◆ SHORT PROBLEM ◆
Retype every line of the records below character for character, without changing anything.

§

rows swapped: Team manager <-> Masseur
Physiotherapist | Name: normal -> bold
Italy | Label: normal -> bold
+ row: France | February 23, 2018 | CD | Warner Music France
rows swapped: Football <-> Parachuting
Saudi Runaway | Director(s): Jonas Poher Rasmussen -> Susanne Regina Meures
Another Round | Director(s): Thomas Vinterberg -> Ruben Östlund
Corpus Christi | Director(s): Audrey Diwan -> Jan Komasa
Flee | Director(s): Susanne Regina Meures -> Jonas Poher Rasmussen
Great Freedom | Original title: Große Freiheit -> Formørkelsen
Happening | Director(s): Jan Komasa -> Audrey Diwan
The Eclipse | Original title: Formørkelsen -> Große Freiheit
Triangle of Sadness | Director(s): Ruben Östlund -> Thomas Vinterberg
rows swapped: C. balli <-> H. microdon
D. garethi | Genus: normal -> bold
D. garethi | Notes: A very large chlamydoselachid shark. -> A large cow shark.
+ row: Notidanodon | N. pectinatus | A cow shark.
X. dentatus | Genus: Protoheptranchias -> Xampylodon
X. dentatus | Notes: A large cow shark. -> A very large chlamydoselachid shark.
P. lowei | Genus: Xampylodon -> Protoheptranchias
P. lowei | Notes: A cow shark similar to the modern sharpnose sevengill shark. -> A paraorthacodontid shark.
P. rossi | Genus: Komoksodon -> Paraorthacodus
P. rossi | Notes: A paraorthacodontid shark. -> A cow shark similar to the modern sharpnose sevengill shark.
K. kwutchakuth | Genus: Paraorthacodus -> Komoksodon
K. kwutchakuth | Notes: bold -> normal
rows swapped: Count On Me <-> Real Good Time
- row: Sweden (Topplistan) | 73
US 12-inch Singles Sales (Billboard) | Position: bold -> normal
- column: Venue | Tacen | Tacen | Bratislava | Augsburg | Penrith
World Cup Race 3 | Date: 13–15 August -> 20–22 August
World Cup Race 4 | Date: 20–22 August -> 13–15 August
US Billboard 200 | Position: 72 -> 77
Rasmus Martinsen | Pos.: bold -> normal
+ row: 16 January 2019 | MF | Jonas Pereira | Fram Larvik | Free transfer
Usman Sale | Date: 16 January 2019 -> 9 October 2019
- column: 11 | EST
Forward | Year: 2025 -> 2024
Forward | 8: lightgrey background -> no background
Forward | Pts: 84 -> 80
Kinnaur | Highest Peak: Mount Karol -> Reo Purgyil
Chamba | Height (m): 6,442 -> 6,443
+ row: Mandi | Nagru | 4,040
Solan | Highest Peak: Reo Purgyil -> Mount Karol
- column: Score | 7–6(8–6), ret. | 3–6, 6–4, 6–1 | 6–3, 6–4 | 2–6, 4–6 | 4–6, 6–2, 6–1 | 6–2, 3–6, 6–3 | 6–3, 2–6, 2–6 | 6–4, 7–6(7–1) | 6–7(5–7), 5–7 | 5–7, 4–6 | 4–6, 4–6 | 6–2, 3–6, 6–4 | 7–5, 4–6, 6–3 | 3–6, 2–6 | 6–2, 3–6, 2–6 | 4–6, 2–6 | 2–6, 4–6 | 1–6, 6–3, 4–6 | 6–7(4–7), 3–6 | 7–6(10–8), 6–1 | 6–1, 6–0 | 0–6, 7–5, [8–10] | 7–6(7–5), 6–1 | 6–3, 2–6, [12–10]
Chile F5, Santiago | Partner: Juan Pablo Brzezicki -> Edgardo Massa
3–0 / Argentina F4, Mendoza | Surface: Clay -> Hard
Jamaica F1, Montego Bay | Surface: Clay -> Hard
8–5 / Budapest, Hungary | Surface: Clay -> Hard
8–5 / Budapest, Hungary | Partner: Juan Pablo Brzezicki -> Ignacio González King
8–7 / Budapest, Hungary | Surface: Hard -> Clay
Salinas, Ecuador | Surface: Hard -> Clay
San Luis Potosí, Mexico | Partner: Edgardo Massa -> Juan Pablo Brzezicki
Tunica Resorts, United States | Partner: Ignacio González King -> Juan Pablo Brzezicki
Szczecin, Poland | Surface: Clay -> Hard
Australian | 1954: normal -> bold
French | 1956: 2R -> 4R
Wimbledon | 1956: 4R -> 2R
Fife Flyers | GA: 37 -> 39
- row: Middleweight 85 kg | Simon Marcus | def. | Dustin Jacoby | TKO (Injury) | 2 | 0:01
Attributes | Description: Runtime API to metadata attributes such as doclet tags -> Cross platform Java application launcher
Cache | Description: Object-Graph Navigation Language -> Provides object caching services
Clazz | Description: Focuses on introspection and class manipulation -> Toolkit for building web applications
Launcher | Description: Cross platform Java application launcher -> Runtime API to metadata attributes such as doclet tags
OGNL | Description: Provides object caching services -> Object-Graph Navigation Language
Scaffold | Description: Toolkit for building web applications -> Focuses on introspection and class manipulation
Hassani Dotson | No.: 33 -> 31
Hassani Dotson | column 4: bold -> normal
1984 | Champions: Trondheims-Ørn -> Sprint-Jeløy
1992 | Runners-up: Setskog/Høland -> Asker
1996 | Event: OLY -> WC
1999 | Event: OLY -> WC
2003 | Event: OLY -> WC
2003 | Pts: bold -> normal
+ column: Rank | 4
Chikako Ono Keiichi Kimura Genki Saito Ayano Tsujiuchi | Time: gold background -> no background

§

◆ FULL SOLUTION ◆
rows swapped: Team manager <-> Masseur
Physiotherapist | Name: normal -> bold
Italy | Label: normal -> bold
+ row: France | February 23, 2018 | CD | Warner Music France
rows swapped: Football <-> Parachuting
Saudi Runaway | Director(s): Jonas Poher Rasmussen -> Susanne Regina Meures
Another Round | Director(s): Thomas Vinterberg -> Ruben Östlund
Corpus Christi | Director(s): Audrey Diwan -> Jan Komasa
Flee | Director(s): Susanne Regina Meures -> Jonas Poher Rasmussen
Great Freedom | Original title: Große Freiheit -> Formørkelsen
Happening | Director(s): Jan Komasa -> Audrey Diwan
The Eclipse | Original title: Formørkelsen -> Große Freiheit
Triangle of Sadness | Director(s): Ruben Östlund -> Thomas Vinterberg
rows swapped: C. balli <-> H. microdon
D. garethi | Genus: normal -> bold
D. garethi | Notes: A very large chlamydoselachid shark. -> A large cow shark.
+ row: Notidanodon | N. pectinatus | A cow shark.
X. dentatus | Genus: Protoheptranchias -> Xampylodon
X. dentatus | Notes: A large cow shark. -> A very large chlamydoselachid shark.
P. lowei | Genus: Xampylodon -> Protoheptranchias
P. lowei | Notes: A cow shark similar to the modern sharpnose sevengill shark. -> A paraorthacodontid shark.
P. rossi | Genus: Komoksodon -> Paraorthacodus
P. rossi | Notes: A paraorthacodontid shark. -> A cow shark similar to the modern sharpnose sevengill shark.
K. kwutchakuth | Genus: Paraorthacodus -> Komoksodon
K. kwutchakuth | Notes: bold -> normal
rows swapped: Count On Me <-> Real Good Time
- row: Sweden (Topplistan) | 73
US 12-inch Singles Sales (Billboard) | Position: bold -> normal
- column: Venue | Tacen | Tacen | Bratislava | Augsburg | Penrith
World Cup Race 3 | Date: 13–15 August -> 20–22 August
World Cup Race 4 | Date: 20–22 August -> 13–15 August
US Billboard 200 | Position: 72 -> 77
Rasmus Martinsen | Pos.: bold -> normal
+ row: 16 January 2019 | MF | Jonas Pereira | Fram Larvik | Free transfer
Usman Sale | Date: 16 January 2019 -> 9 October 2019
- column: 11 | EST
Forward | Year: 2025 -> 2024
Forward | 8: lightgrey background -> no background
Forward | Pts: 84 -> 80
Kinnaur | Highest Peak: Mount Karol -> Reo Purgyil
Chamba | Height (m): 6,442 -> 6,443
+ row: Mandi | Nagru | 4,040
Solan | Highest Peak: Reo Purgyil -> Mount Karol
- column: Score | 7–6(8–6), ret. | 3–6, 6–4, 6–1 | 6–3, 6–4 | 2–6, 4–6 | 4–6, 6–2, 6–1 | 6–2, 3–6, 6–3 | 6–3, 2–6, 2–6 | 6–4, 7–6(7–1) | 6–7(5–7), 5–7 | 5–7, 4–6 | 4–6, 4–6 | 6–2, 3–6, 6–4 | 7–5, 4–6, 6–3 | 3–6, 2–6 | 6–2, 3–6, 2–6 | 4–6, 2–6 | 2–6, 4–6 | 1–6, 6–3, 4–6 | 6–7(4–7), 3–6 | 7–6(10–8), 6–1 | 6–1, 6–0 | 0–6, 7–5, [8–10] | 7–6(7–5), 6–1 | 6–3, 2–6, [12–10]
Chile F5, Santiago | Partner: Juan Pablo Brzezicki -> Edgardo Massa
3–0 / Argentina F4, Mendoza | Surface: Clay -> Hard
Jamaica F1, Montego Bay | Surface: Clay -> Hard
8–5 / Budapest, Hungary | Surface: Clay -> Hard
8–5 / Budapest, Hungary | Partner: Juan Pablo Brzezicki -> Ignacio González King
8–7 / Budapest, Hungary | Surface: Hard -> Clay
Salinas, Ecuador | Surface: Hard -> Clay
San Luis Potosí, Mexico | Partner: Edgardo Massa -> Juan Pablo Brzezicki
Tunica Resorts, United States | Partner: Ignacio González King -> Juan Pablo Brzezicki
Szczecin, Poland | Surface: Clay -> Hard
Australian | 1954: normal -> bold
French | 1956: 2R -> 4R
Wimbledon | 1956: 4R -> 2R
Fife Flyers | GA: 37 -> 39
- row: Middleweight 85 kg | Simon Marcus | def. | Dustin Jacoby | TKO (Injury) | 2 | 0:01
Attributes | Description: Runtime API to metadata attributes such as doclet tags -> Cross platform Java application launcher
Cache | Description: Object-Graph Navigation Language -> Provides object caching services
Clazz | Description: Focuses on introspection and class manipulation -> Toolkit for building web applications
Launcher | Description: Cross platform Java application launcher -> Runtime API to metadata attributes such as doclet tags
OGNL | Description: Provides object caching services -> Object-Graph Navigation Language
Scaffold | Description: Toolkit for building web applications -> Focuses on introspection and class manipulation
Hassani Dotson | No.: 33 -> 31
Hassani Dotson | column 4: bold -> normal
1984 | Champions: Trondheims-Ørn -> Sprint-Jeløy
1992 | Runners-up: Setskog/Høland -> Asker
1996 | Event: OLY -> WC
1999 | Event: OLY -> WC
2003 | Event: OLY -> WC
2003 | Pts: bold -> normal
+ column: Rank | 4
Chikako Ono Keiichi Kimura Genki Saito Ayano Tsujiuchi | Time: gold background -> no background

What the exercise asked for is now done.